Now, reports Megan Gannon for National Geographic, archaeologists have conducted the first systematic study of Sylt in more than 70 years, revealing how the camp changed over time, as well as the torturous treatment endured by its detainees.
German forces took control of Alderney and the rest of the British Channel Islands following the fall of France in June 1940. Beginning in 1942, the Nazis built several labor camps—including Sylt, Norderney and Borkum—on the island.
The island’s prisoners were mostly from Ukraine, Poland, Russia and other Soviet territories, but there were also a significant number of French Jews. In March 1943, Sylt, already known to be the harshest labor camp on Alderney, became a concentration camp run by Adolf Hitler’s SS paramilitary.

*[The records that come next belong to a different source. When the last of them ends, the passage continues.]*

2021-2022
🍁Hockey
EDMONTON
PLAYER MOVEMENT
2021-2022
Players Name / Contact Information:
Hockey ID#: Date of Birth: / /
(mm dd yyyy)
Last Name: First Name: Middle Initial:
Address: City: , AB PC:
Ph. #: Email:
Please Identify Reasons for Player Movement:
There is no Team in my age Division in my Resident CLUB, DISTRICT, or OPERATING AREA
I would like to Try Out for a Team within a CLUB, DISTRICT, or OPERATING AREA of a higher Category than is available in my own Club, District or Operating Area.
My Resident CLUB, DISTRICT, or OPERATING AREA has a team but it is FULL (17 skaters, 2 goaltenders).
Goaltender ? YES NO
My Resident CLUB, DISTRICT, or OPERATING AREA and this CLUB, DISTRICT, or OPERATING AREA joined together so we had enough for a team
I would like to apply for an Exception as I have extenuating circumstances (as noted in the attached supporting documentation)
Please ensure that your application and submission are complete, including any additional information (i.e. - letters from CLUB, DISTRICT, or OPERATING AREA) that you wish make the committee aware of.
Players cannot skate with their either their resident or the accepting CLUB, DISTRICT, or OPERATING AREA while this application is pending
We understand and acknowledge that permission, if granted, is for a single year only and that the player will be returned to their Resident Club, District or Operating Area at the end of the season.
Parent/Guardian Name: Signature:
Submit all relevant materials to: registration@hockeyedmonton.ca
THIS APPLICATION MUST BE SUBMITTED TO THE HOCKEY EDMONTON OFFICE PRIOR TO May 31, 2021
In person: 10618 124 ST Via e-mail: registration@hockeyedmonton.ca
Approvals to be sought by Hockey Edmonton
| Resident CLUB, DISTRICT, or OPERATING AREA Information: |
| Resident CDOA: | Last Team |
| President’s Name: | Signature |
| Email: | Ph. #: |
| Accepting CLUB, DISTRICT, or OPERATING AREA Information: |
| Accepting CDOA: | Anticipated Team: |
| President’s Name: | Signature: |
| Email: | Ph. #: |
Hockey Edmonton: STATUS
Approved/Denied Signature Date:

This grim transformation into a concentration camp used to hold political prisoners and other perceived enemies of the state saw Sylt expand from housing just a few hundred prisoners to more than 1,000 detainees, writes George Dvorsky for Gizmodo.

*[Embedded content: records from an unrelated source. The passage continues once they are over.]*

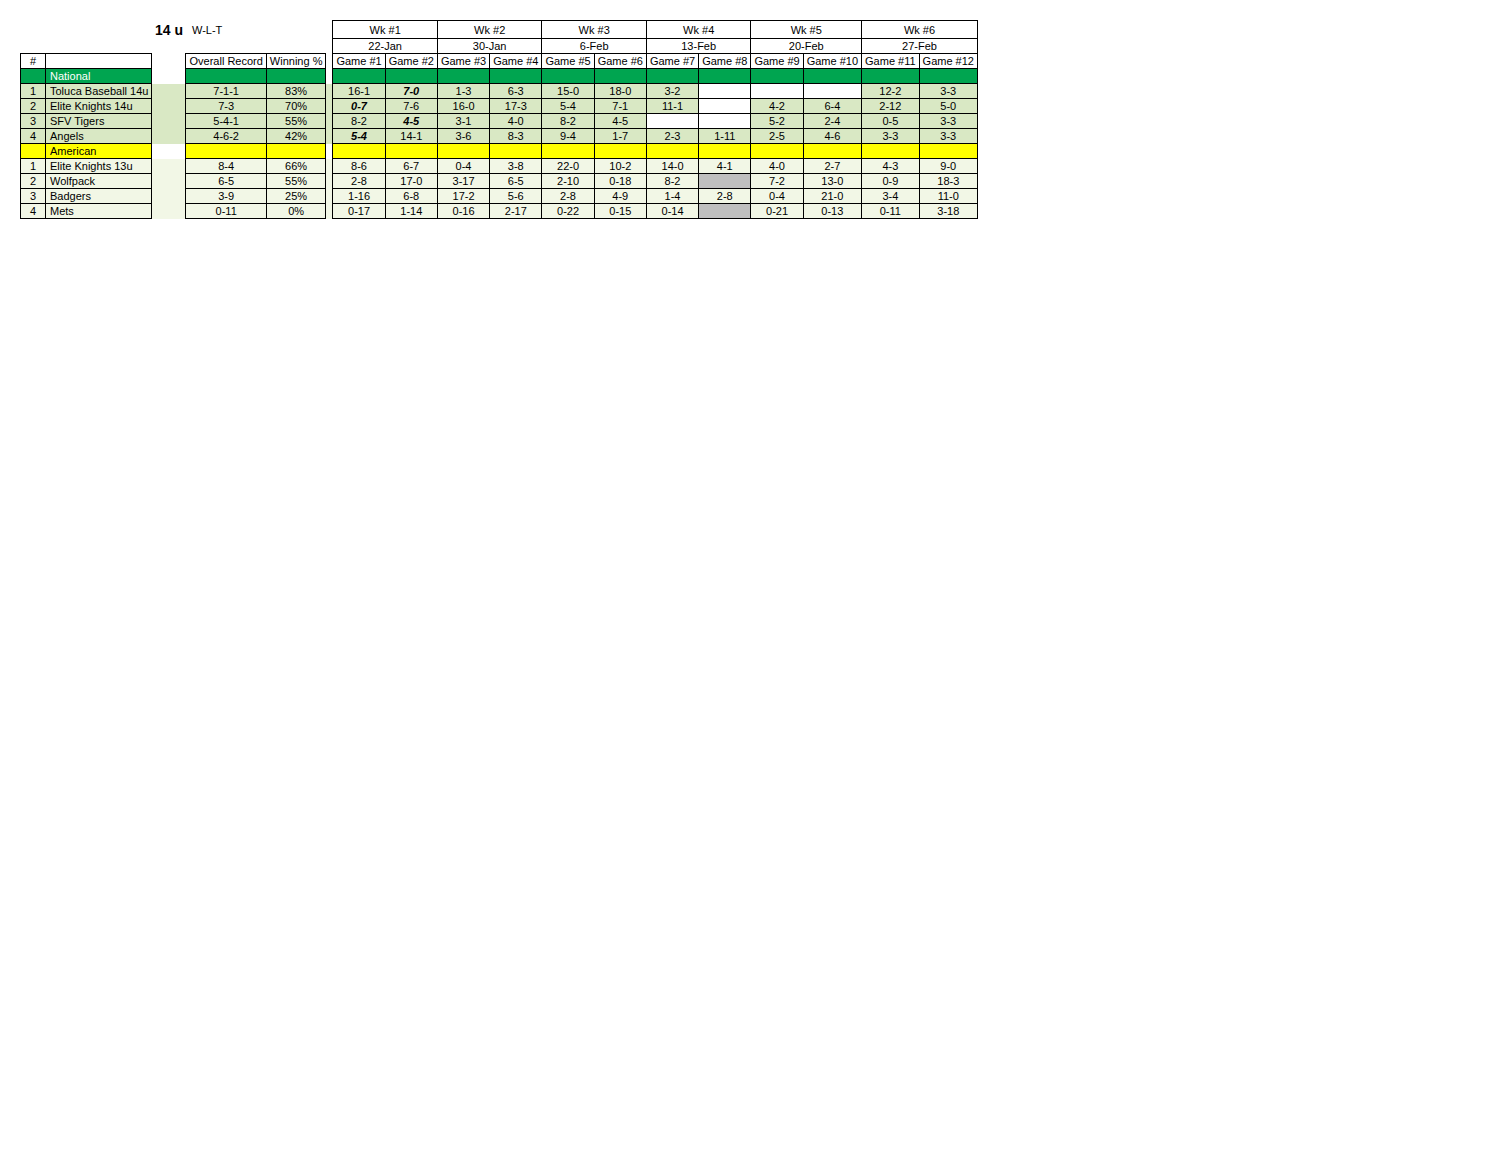| | 14 u | W-L-T | | Wk #1 | Wk #2 | Wk #3 | Wk #4 | Wk #5 | Wk #6 |
| | | | | | 22-Jan | 30-Jan | 6-Feb | 13-Feb | 20-Feb | 27-Feb |
| # | | | Overall Record | Winning % | | Game #1 | Game #2 | Game #3 | Game #4 | Game #5 | Game #6 | Game #7 | Game #8 | Game #9 | Game #10 | Game #11 | Game #12 |
| | National | | | | | | | | | | | | | | | | |
| 1 | Toluca Baseball 14u | | 7-1-1 | 83% | | 16-1 | 7-0 | 1-3 | 6-3 | 15-0 | 18-0 | 3-2 | | | | 12-2 | 3-3 |
| 2 | Elite Knights 14u | | 7-3 | 70% | | 0-7 | 7-6 | 16-0 | 17-3 | 5-4 | 7-1 | 11-1 | | 4-2 | 6-4 | 2-12 | 5-0 |
| 3 | SFV Tigers | | 5-4-1 | 55% | | 8-2 | 4-5 | 3-1 | 4-0 | 8-2 | 4-5 | | | 5-2 | 2-4 | 0-5 | 3-3 |
| 4 | Angels | | 4-6-2 | 42% | | 5-4 | 14-1 | 3-6 | 8-3 | 9-4 | 1-7 | 2-3 | 1-11 | 2-5 | 4-6 | 3-3 | 3-3 |
| | American | | | | | | | | | | | | | | | | |
| 1 | Elite Knights 13u | | 8-4 | 66% | | 8-6 | 6-7 | 0-4 | 3-8 | 22-0 | 10-2 | 14-0 | 4-1 | 4-0 | 2-7 | 4-3 | 9-0 |
| 2 | Wolfpack | | 6-5 | 55% | | 2-8 | 17-0 | 3-17 | 6-5 | 2-10 | 0-18 | 8-2 | | 7-2 | 13-0 | 0-9 | 18-3 |
| 3 | Badgers | | 3-9 | 25% | | 1-16 | 6-8 | 17-2 | 5-6 | 2-8 | 4-9 | 1-4 | 2-8 | 0-4 | 21-0 | 3-4 | 11-0 |
| 4 | Mets | | 0-11 | 0% | | 0-17 | 1-14 | 0-16 | 2-17 | 0-22 | 0-15 | 0-14 | | 0-21 | 0-13 | 0-11 | 3-18 |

When the Germans retreated from Alderney in 1944, they took pains to cover their tracks; most physical traces that remained were easily overtaken by the countryside. British authorities and locals have also proven to be less than eager to emphasize the island’s painful history, according to the paper’s lead author, archaeologist Caroline Sturdy Colls of Staffordshire University. The physical traces of the atrocities committed at Sylt have been both “physically and metaphorically buried,” she tells National Geographic.
The new research, published this week in the journal Antiquity, combines existing historical knowledge, including testimonials from former prisoners, with modern methods such as aerial surveys, ground-penetrating radar and laser mapping to unearth Sylt’s story.
Drawing on these archival and high-tech resources over the course of a decade, researchers created new maps, a 3-D model of the camp and an overview of the site’s architectural evolution. Many of these physical details corroborate harrowing eyewitness accounts that tell of dog attacks, beatings and shootings.
During their research, the historians encountered gruesome recollections such as this one from Francisco Font, a Spanish Republican held at one of the other labor camps on Alderney: While working near Sylt, according to National Geographic, he saw a “man strung up” on the main gate. “On his chest he had a sign on which was written: ‘[F]or stealing bread.’ His body was left hanging like this for four days.”
Sturdy Colls and her colleagues documented the shallow footprint of Sylt’s barracks, which they estimate provided each prisoner with a maximum of 16 square feet of space. The team also uncovered concrete toilets and created virtual renderings of features that were challenging to investigate in person, per National Geographic.
One puzzling discovery was an underground tunnel leading from the commandant’s house to the camp. The researchers couldn’t determine the tunnel’s purpose, but it appears to have been in frequent use. As the researchers theorize in the paper, it may have served as a “space through which women could be taken into a brothel within the villa.”
The Nazis documented a total of 103 deaths at Sylt, but the researchers estimate the death toll for all of the camps on Alderney was at least 700, reports Gizmodo.
Today, the most conspicuous sign of the German occupation of the island is a plaque placed near Sylt’s main gate in 2008 at the behest of former prisoners. In 2017, Alderney barred development at the site, but the question of how Sylt will be remembered in the future is still being decided.
“The work we did was trying to help the stories of the people who suffered be known more widely,” says Sturdy Colls to National Geographic.
“There is still a small group of people who want to put the past behind them and continue without looking into it too much,” McKinley tells National Geographic. “I believe we should be doing a lot more to show the world what actually happened here.”